Sosyal Fobi (Sosyal Anksiyete Bozukluğu)

Sosyal fobi kişinin tanımadığı ya da tanıdığı ama çok yakın olmadığı kişiler ya da başkaları tarafından gözlemlenebileceği durumlarda ortaya çıkan korkudur. Korkulan sosyal durumlar arkadaşlarla buluşma, toplum önünde konuşma, sosyal toplantılara katılma, okulda sınıf içerisinde söz alma, tanımadığı kişilerle market/toplu taşıma gibi ortamlarda zorunlu olarak iletişime geçmesi gereken ortamlardır. Sosyal kaygı, çocuğun sosyal etkileşim sürecini etkileyen başlıca değişkenlerden birisidir. Tanımadığı ortamlara girme ihtimali düşüncesi bile panik atakları oluşturabilir. Bu korku çocuk veya gencin günlük işlevselliğini bozar; çünkü başkalarının eleştirilerine, olumsuz düşüncelerine karşı aşırı duyarlıdır ve bunlardan kaçınmak için elinden geleni yapma eğilimindedir, olumsuz değerlendirilme, aşağılanma, reddedilme korkusu yüzünden sosyal ortamlardan kaçınır. Çocuk ve gençler bu ortamlarda çeşitli bedensel şikayetlerden yakınabilirler. Tedavi edilmemiş sosyal fobi çocuğun okul hayatını önemli ölçüde etkiler, okula gitmede isteksizlik ve hatta okul reddi ile sonuçlanabilir.

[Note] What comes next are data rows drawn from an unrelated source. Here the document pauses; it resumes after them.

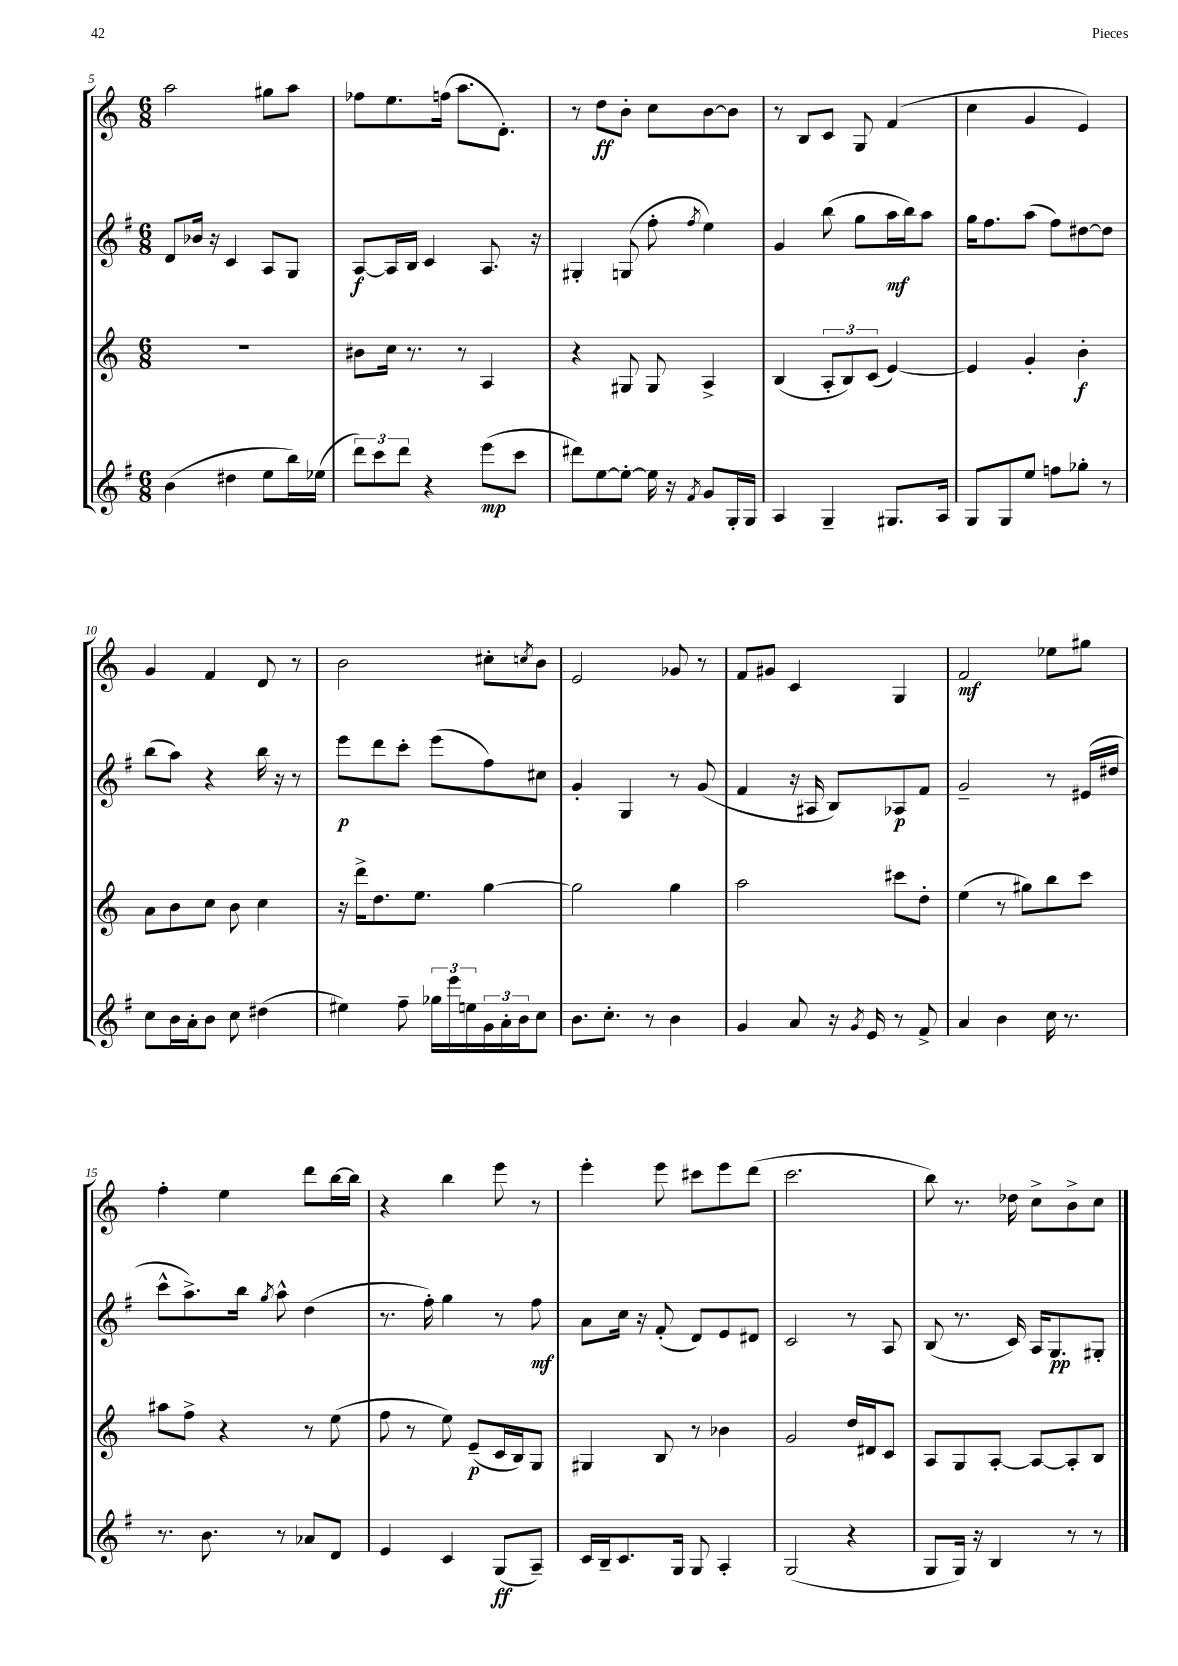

**kern	**kern	**kern	**kern
*staff4	*staff3	*staff2	*staff1
*clefG2	*clefG2	*clefG2	*clefG2
*k[f#]	*k[]	*k[f#]	*k[]
*M6/8	*M6/8	*M6/8	*M6/8
(4b	2.r	8d	2aa
.	.	16b-	.
.	.	16r	.
4dd#	.	4c	.
8ee	.	8A	8gg#
16bb)	.	8G	8aa
(16ee-	.	.	.
=	=	=	=
12ddd)	8b#	[8A	8ff-
12ccc	.	.	.
.	16cc	16A]	8.ee
12ddd	.	.	.
.	8.r	16B	.
4r	.	4c	.
.	.	.	(16ff
.	8r	.	8.aa
(8eee	4A	8.A	.
.	.	.	8.d')
8ccc	.	.	.
.	.	16r	.
=	=	=	=
8ddd#)	4r	4G#'	8r
[8ee	.	.	8dd
8ee'_	8G#	(8G	8b'
16ee]	8G#	8ff#'	8cc
16r	.	.	.
8qf#	.	8qff#	.
8g	4A^	4ee)	[8b
16G'	.	.	8b]
16G	.	.	.
=	=	=	=
4A	(4B	4g	8r
.	.	.	8B
4G~	12A'	(8bb	8c
.	12B)	.	.
.	.	8gg	8G
.	(12c	.	.
8.G#	[4e)	16aa	(4f
.	.	16bb)	.
.	.	8aa	.
16A	.	.	.
=	=	=	=
8G	4e]	16gg	4cc
.	.	8.ff#	.
8G	.	.	.
8ee	4g'	(8aa	4g
8ff	.	8ff#)	.
8gg-'	4b'	[8dd#	4e)
8r	.	8dd#]	.
=	=	=	=
8cc	8a	(8bb	4g
16b	8b	8aa)	.
16a'	.	.	.
8b	8cc	4r	4f
8cc	8b	.	.
(4dd#	4cc	16bb	8d
.	.	16r	.
.	.	8r	8r
=	=	=	=
4ee#)	16r	8eee	2b
.	16ddd^	.	.
.	8.dd	8ddd	.
8ff#~	.	8ccc'	.
.	8.ee	.	.
24gg-	.	(8eee	.
24eee	.	.	.
24ee	.	.	.
24g	[4gg	8ff#)	8cc#'
24a'	.	.	.
24b	.	.	.
.	.	.	8qcc
8cc	.	8cc#	8b
=	=	=	=
8.b	2gg]	4g'	2e
8.cc'	.	.	.
.	.	4G	.
8r	.	.	.
4b	4gg	8r	8g-
.	.	(8g	8r
=	=	=	=
4g	2aa	4f#	8f
.	.	.	8g#
8a	.	16r	4c
.	.	16A#	.
16r	.	8B)	.
8qg	.	.	.
16e	.	.	.
8r	8ccc#	8A-	4G
8f#^	8dd'	8f#	.
=	=	=	=
4a	(4ee	2g~	2f
4b	8r	.	.
.	8gg#)	.	.
16cc	8bb	8r	8ee-
8.r	.	.	.
.	8ccc	(16e#	8gg#
.	.	16dd#	.
=	=	=	=
8.r	8aa#	8ccc^^	4ff'
.	8ff^	8.aa^)	.
8.b	.	.	.
.	4r	.	4ee
.	.	16bb	.
.	.	8qgg	.
8r	.	8aa^^	.
8a-	8r	(4dd	8ddd
8d	(8ee	.	[16bb
.	.	.	16bb]
=	=	=	=
4e	8ff	8.r	4r
.	8r	.	.
.	.	16ff#')	.
4c	8ee)	4gg	4bb
.	(8e~	.	.
(8G	16c	8r	8eee
.	16B)	.	.
8A~)	8G	8ff#	8r
=	=	=	=
16c	4G#	8a	4eee'
16B~	.	.	.
8.c	.	16cc	.
.	.	16r	.
.	8B	(8f#'	8eee
16G	.	.	.
8G	8r	8d)	8ccc#
4A'	4b-	8e	8eee
.	.	8d#	(8ddd
=	=	=	=
(2G	2g	2c	2.ccc
4r	16dd	8r	.
.	16d#	.	.
.	8c	8A	.
=	=	=	=
8G	8A	(8B	8bb)
16G)	8G	8.r	8.r
16r	.	.	.
4B	[8A'	.	.
.	.	16c)	16dd-
.	8A_	16A	8cc^
.	.	8.G	.
8r	8A']	.	8b^
8r	8B	8G#'	8cc
==	==	==	==
*-	*-	*-	*-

Bu durum, genellikle çocukluk döneminin başlarında ortaya çıkmasına rağmen, bu kaygıya sahip kişilerin sosyal ortamlarda geri planda ve genellikle sessiz kalmayı tercih etmesi ve sadece biraz çekingen, sakin olarak tanımlanmasından ötürü sorun gibi görünmez; hatta sakin, ağırbaşlı, uysal gibi ifadelerle pekiştirilerek onaylanabilmektedir.

Sosyal anksiyete bozukluğunda da diğer anksiyete bozukluklarında olduğu gibi Bilişsel Davranışçı Terapiler etkili ve önemlidir. Çocuğun günlük işlevselliğine bir an önce dönmesi amacıyla yoğunlaştırılmış bir terapi planlanmalı ve aile ile iş birliği halinde gidilmelidir.  Yapılandırılmış aşamalı yeni öğrenme deneyimleri, terapötik girişimler olmazsa kaçınma kalıcılaşabilir.